DOCUMENT PASSAGE:

——————

The rest of the subset process is identical and is hidden. If you’d like to view it, click the Show button

#wind Speed

WindSpd_sd2020 <- WindSpd_sd[format(WindSpd_sd$Date, "%Y") == 2020,]
WindSpd_sd2021 <- WindSpd_sd[format(WindSpd_sd$Date, "%Y") == 2021,]
WindSpd_sd2022 <- WindSpd_sd[format(WindSpd_sd$Date, "%Y") == 2022,]


#humidity
RelHDP_sd2020 <- RelHDP_sd[format(RelHDP_sd$Date, "%Y") == 2020, ]
RelHDP_sd2021 <- RelHDP_sd[format(RelHDP_sd$Date, "%Y") == 2021, ]
RelHDP_sd2022 <- RelHDP_sd[format(RelHDP_sd$Date, "%Y") == 2022, ]

#ozone
Ozone_sd2020 <- Ozone_sd[format(Ozone_sd$Date, "%Y") == 2020, ]
Ozone_sd2021 <- Ozone_sd[format(Ozone_sd$Date, "%Y") == 2021, ]
Ozone_sd2022 <- Ozone_sd[format(Ozone_sd$Date, "%Y") == 2022, ]

#SO2
SO2_sd2020 <- SO2_sd[format(SO2_sd$Date, "%Y") == 2020, ]
SO2_sd2021 <- SO2_sd[format(SO2_sd$Date, "%Y") == 2021, ]
SO2_sd2022 <- SO2_sd[format(SO2_sd$Date, "%Y") == 2022, ]

#NO2
NO2_sd2020 <- NO2_sd[format(NO2_sd$Date, "%Y") == 2020, ]
NO2_sd2021 <- NO2_sd[format(NO2_sd$Date, "%Y") == 2021, ]
NO2_sd2022 <- NO2_sd[format(NO2_sd$Date, "%Y") == 2022, ]

#CO
CO_sd2020 <- CO_sd[format(CO_sd$Date, "%Y") == 2020, ]
CO_sd2021 <- CO_sd[format(CO_sd$Date, "%Y") == 2021, ]
CO_sd2022 <- CO_sd[format(CO_sd$Date, "%Y") == 2022, ]

Creating the boxplot for temps:

#Only weird thing here is the scale_discrete. I included this so
#the axis labels would be actual month names instead of the numbers

Temp_sd2020Box <- ggplot(Temp_sd2020, aes(x = format(Date, "%m"), 
                 y = `Mean Temperature`, fill = format(Date, "%m"))) +
  geom_boxplot() +
  scale_fill_discrete(name = "Month", labels = month.abb[1:12]) +
  scale_x_discrete(labels = month.abb[1:12]) +
  labs(title = "Average Temps (F) 2020 SD", x = "Month")

#I AM SO HAPPY THE MONTH.ABB THING WORKED WITH THE DISCRETE LABELS!!!

once again the code for the rest just changes the variables, so it is auto-hidden

#rest of the temps boxes
Temp_sd2021Box <- ggplot(Temp_sd2021, aes(x = format(Date, "%m"), 
                 y = `Mean Temperature`, fill = format(Date, "%m"))) +
  geom_boxplot() +
  scale_fill_discrete(name = "Month", labels = month.abb[1:12]) +
  scale_x_discrete(labels = month.abb[1:12]) +
  labs(title = "Average South Dakota Temps (Faren.) 2021", x = "Month")

——————

OBJECTIVE 1: In the R code passage, why was the scale_discrete setting included in the temperature boxplot?
OBJECTIVE 2: Update the stretch of records from the line containing "52 m inside the frame." through the line containing "road 1 (track): [(511,382),(331,419),(125,482),(81,455),(0,464)]" by replacing "centreline" with "centerline", and return only those lines.
The R code passage and the records were drawn from unrelated sources.

Stored data:
——————

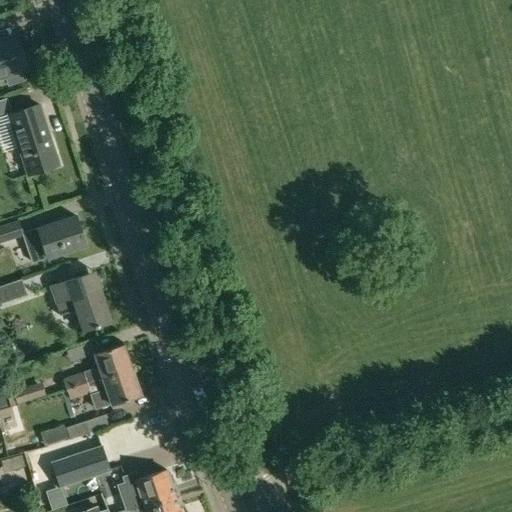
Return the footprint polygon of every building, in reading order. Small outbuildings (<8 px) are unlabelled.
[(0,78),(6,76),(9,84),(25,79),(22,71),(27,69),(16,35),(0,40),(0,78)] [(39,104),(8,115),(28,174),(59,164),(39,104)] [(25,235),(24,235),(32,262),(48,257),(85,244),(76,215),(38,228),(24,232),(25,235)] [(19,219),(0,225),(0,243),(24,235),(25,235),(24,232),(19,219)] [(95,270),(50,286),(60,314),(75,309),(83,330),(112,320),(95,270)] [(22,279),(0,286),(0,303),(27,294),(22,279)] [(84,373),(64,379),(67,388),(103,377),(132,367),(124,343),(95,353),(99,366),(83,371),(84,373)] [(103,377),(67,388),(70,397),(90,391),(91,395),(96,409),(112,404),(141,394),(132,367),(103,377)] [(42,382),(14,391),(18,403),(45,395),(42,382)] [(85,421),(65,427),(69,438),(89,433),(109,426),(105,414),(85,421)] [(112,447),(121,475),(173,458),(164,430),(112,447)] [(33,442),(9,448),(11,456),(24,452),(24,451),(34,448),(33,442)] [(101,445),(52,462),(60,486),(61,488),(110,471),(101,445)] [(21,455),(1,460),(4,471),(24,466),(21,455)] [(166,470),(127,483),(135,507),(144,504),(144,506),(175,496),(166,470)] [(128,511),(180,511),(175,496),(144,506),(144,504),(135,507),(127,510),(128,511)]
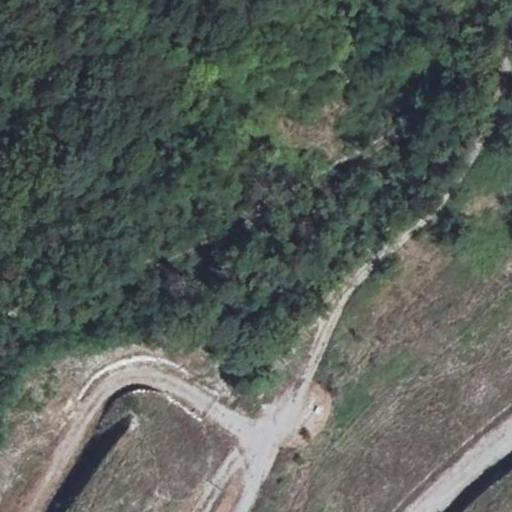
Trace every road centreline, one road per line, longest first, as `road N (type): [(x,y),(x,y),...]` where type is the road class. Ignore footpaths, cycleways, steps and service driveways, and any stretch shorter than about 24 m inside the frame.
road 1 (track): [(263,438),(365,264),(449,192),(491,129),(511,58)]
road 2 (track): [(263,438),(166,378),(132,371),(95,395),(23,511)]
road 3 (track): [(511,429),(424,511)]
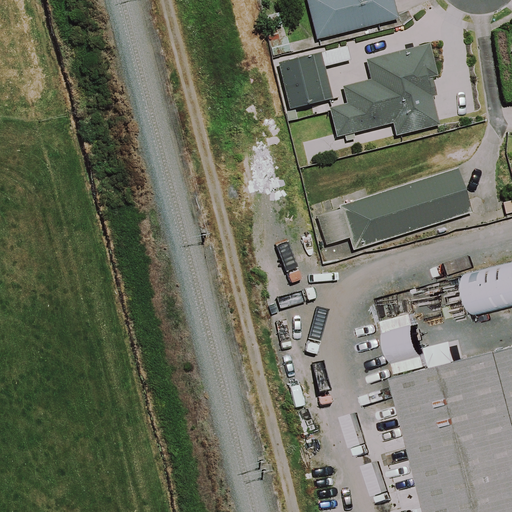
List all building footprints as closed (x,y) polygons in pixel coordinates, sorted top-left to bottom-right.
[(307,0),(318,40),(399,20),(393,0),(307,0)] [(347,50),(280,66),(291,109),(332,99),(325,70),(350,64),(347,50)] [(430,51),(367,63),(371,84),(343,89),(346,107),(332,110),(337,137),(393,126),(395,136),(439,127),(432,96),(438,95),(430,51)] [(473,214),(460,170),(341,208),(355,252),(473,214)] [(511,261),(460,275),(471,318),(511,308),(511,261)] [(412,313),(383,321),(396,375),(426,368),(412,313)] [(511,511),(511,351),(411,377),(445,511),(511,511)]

——————

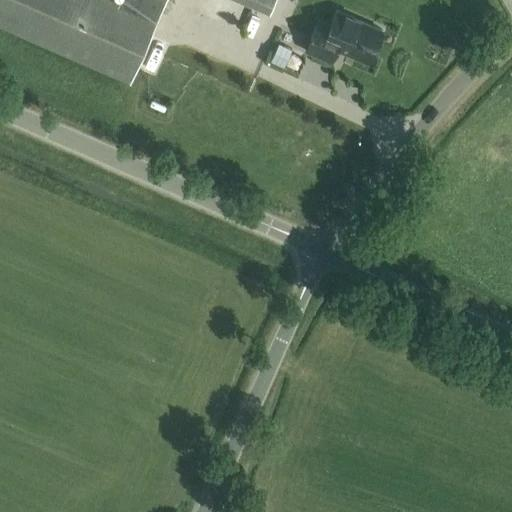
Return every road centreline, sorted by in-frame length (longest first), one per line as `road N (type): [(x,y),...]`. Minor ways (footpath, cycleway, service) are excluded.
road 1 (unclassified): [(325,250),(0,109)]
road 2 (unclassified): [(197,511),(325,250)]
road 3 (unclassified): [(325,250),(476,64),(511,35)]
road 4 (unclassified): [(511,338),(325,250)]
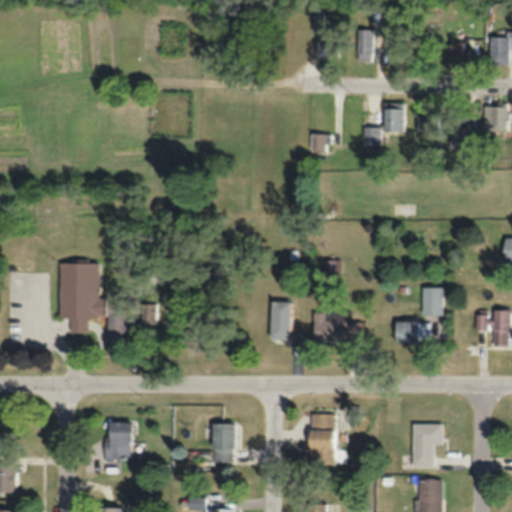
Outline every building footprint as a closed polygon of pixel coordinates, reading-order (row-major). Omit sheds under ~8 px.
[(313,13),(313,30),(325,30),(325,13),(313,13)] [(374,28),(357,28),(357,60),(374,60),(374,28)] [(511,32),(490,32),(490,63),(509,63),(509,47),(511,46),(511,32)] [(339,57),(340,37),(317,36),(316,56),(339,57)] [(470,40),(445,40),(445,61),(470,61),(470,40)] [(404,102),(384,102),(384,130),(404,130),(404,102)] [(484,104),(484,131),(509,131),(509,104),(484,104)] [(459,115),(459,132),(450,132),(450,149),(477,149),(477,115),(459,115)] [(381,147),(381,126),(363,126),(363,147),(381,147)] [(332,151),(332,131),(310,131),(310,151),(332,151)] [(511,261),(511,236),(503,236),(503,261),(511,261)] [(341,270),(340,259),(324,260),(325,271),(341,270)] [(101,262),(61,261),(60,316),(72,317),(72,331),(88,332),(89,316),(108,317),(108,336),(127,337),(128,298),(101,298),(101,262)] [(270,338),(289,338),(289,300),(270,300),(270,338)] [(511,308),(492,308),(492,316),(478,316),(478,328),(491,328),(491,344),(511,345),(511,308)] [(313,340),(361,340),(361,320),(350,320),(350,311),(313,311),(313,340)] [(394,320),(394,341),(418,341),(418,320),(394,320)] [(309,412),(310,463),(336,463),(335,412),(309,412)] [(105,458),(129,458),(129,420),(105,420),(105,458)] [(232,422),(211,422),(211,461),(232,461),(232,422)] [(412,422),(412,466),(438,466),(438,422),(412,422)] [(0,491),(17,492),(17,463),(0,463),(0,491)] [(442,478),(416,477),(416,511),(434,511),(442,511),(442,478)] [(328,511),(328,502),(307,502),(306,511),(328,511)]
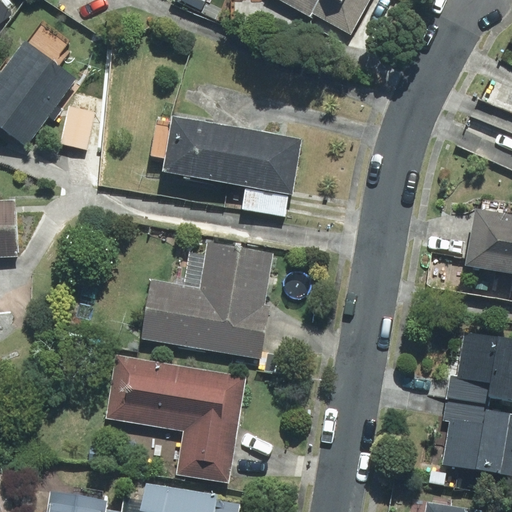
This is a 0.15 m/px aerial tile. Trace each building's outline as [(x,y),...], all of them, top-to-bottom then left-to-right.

——————

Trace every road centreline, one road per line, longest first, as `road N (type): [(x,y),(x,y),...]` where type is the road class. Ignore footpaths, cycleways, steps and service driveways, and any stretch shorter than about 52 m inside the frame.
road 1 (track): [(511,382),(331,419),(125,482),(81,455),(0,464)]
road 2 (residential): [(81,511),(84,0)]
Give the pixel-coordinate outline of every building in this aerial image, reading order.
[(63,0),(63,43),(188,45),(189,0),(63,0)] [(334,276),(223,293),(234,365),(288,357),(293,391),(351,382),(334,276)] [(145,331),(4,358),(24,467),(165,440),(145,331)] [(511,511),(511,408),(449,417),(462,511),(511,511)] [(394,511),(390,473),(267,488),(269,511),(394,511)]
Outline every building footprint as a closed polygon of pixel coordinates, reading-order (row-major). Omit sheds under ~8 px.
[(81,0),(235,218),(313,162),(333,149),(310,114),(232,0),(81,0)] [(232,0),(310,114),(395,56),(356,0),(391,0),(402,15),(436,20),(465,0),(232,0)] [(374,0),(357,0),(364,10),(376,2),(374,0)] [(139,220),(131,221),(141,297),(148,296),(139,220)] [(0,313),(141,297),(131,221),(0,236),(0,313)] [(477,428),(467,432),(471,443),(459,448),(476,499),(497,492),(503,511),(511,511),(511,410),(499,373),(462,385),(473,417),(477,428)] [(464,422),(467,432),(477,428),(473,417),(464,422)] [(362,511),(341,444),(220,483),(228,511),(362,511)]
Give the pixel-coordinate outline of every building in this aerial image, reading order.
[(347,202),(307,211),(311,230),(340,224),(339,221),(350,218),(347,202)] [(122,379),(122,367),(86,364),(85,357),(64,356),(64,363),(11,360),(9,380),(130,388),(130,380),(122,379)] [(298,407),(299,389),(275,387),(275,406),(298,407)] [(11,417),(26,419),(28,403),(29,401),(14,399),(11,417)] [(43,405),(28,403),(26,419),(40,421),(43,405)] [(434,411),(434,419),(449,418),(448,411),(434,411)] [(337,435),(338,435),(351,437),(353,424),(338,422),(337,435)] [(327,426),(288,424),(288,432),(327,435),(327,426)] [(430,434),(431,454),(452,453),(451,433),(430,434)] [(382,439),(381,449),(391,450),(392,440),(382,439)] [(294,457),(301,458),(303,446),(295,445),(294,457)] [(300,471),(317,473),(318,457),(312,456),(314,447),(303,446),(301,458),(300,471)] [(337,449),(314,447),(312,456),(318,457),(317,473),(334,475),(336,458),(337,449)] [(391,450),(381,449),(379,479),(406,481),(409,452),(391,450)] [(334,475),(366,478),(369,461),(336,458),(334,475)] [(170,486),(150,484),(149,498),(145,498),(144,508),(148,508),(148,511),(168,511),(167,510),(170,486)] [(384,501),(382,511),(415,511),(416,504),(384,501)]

——————

EXERCISE OUTPUT 1: It was included so the axis labels would show actual month names instead of numbers.

EXERCISE OUTPUT 2:
Trace every road centerline, one road per line, longest first, as `road N (type): [(x,y),(x,y),...]` where type is the road class. Ignore footpaths, cycleways, steps and service driveways, and any stretch shorter than about 52 m inside the frame.
road 1 (track): [(511,382),(331,419),(125,482),(81,455),(0,464)]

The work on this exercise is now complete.